Every section includes a "HiveMind Analysis" commentary block — an automated narrative that synthesizes the data into actionable insights. These blocks:

  • Identify the most significant finding in each section
  • Provide comparative context (e.g., "3.2× more expensive than the fleet average")
  • Call out specific agents, models, or actions by name
  • Highlight concerning patterns (e.g., "concentrated in the crm_search tool")

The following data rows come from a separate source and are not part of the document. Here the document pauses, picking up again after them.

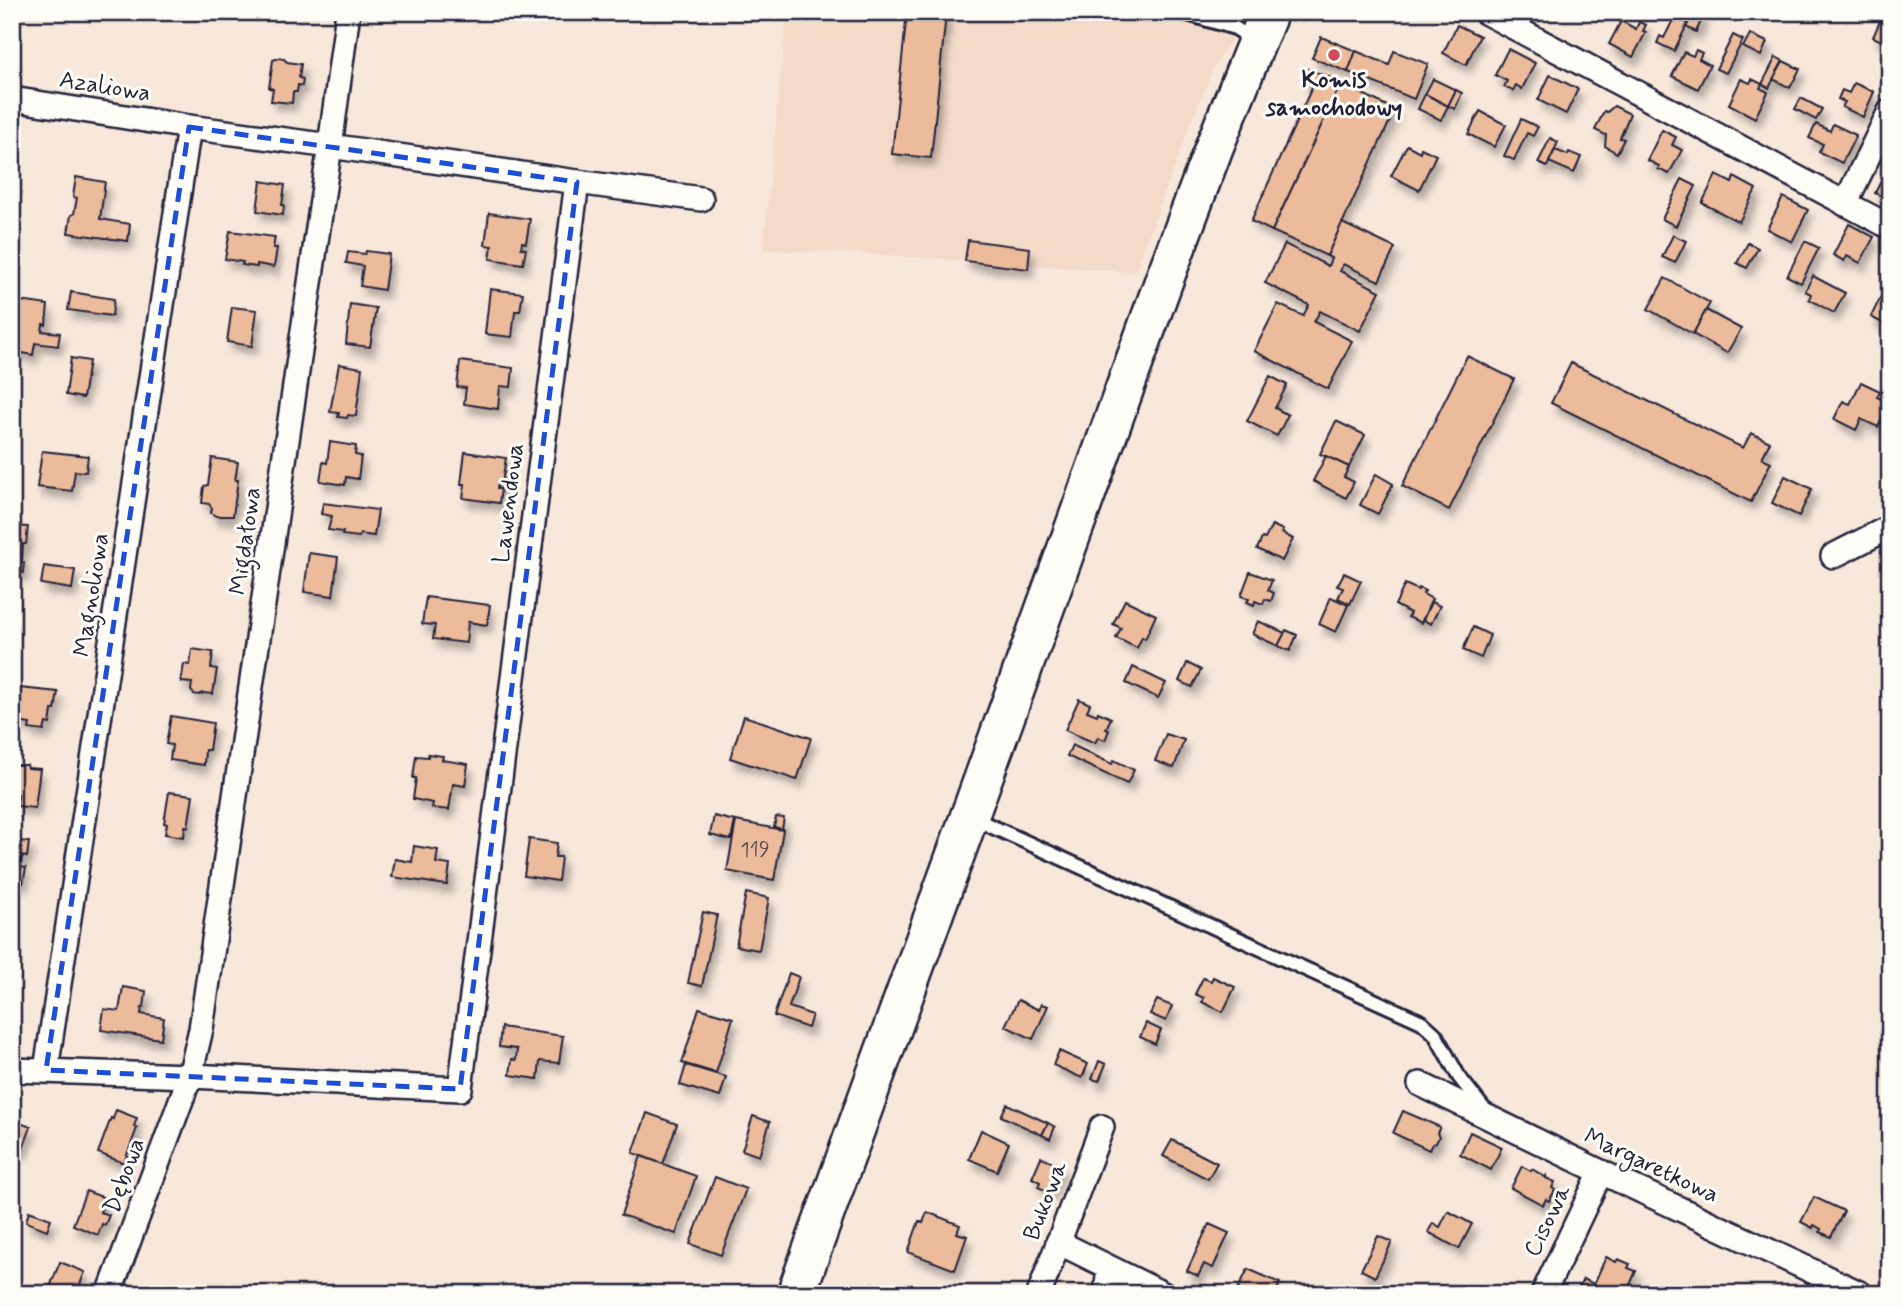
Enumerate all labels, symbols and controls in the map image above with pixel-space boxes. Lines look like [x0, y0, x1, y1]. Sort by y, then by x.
marker: Komis samochodowy [1326, 47, 1342, 63]
street label: Azaliowa [57, 65, 153, 109]
place label: Komis samochodowy [1265, 65, 1402, 124]
street label: Lawendowa [486, 441, 532, 565]
street label: Migdałowa [223, 485, 272, 597]
street label: Magnoliowa [67, 531, 120, 660]
house number: 119 [740, 836, 770, 864]
street label: Margaretkowa [1578, 1121, 1723, 1213]
street label: Dębowa [97, 1134, 153, 1218]
street label: Bukowa [1017, 1157, 1075, 1245]
street label: Cisowa [1517, 1179, 1579, 1262]

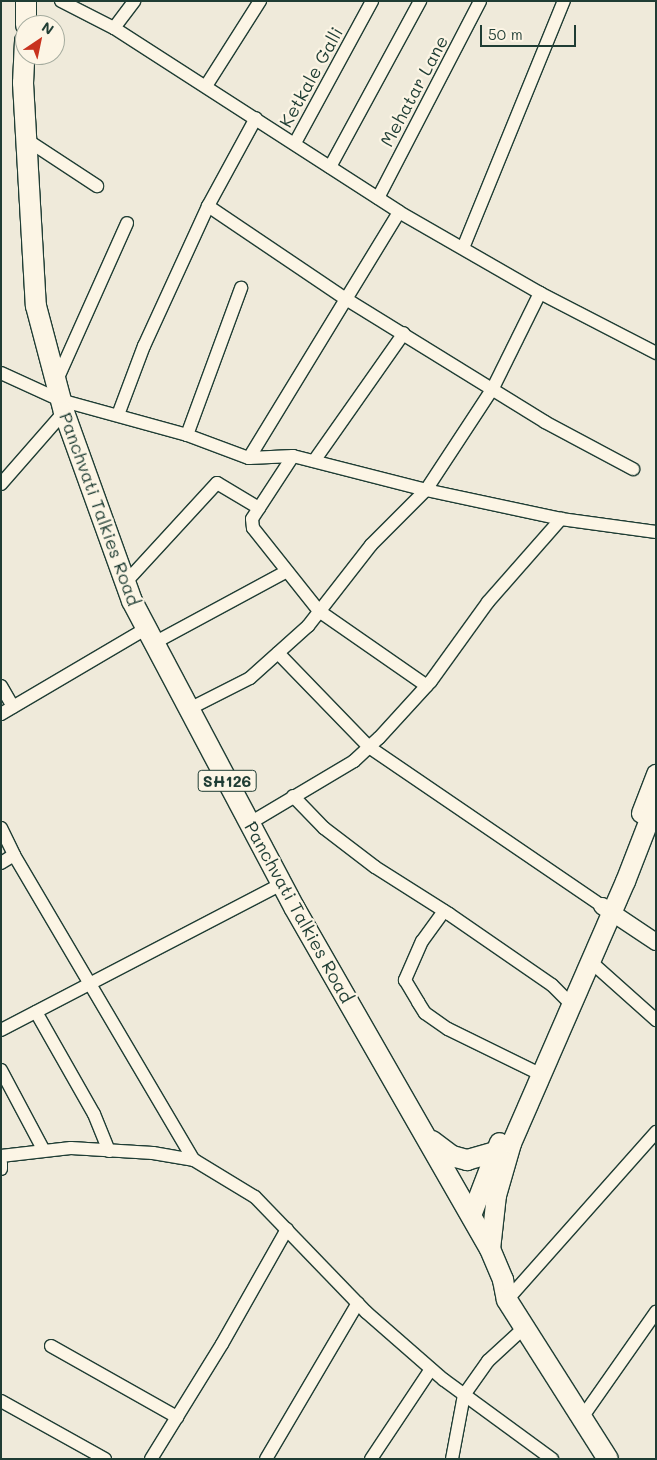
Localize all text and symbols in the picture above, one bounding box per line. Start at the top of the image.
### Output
north arrow [15,15,65,65]
scale bar [482,15,578,47]
text: N [38,17,58,39]
street label: Ketkale Galli [275,23,347,131]
text: 50 m [488,24,523,44]
street label: Mehatar Lane [376,32,452,150]
street label: Panchvati Talkies Road [55,409,145,609]
road number: SH126 [197,768,257,794]
street label: Panchvati Talkies Road [240,817,358,1007]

These are computed client-side from the API data and update when the range changes.


10. Data Sources #

The Analytics page pulls from six API endpoints:

Endpoint What it provides
GET /v1/agents Agent list with status, heartbeat, metadata
GET /v1/insights/agents Per-agent cost, task counts, model usage, action breakdown, task type distribution
GET /v1/insights/errors Error counts by agent, error type, task type, and action
GET /v1/insights/prompts LLM call names ranked by token size, cost, and frequency
GET /v1/insights/actions Action/tool performance: invocations, duration, success rate, hourly distribution
GET /v1/insights/timeseries Time-bucketed metrics for trend analysis

All endpoints accept a range parameter that matches the toolbar selector. Data refreshes every 60 seconds automatically.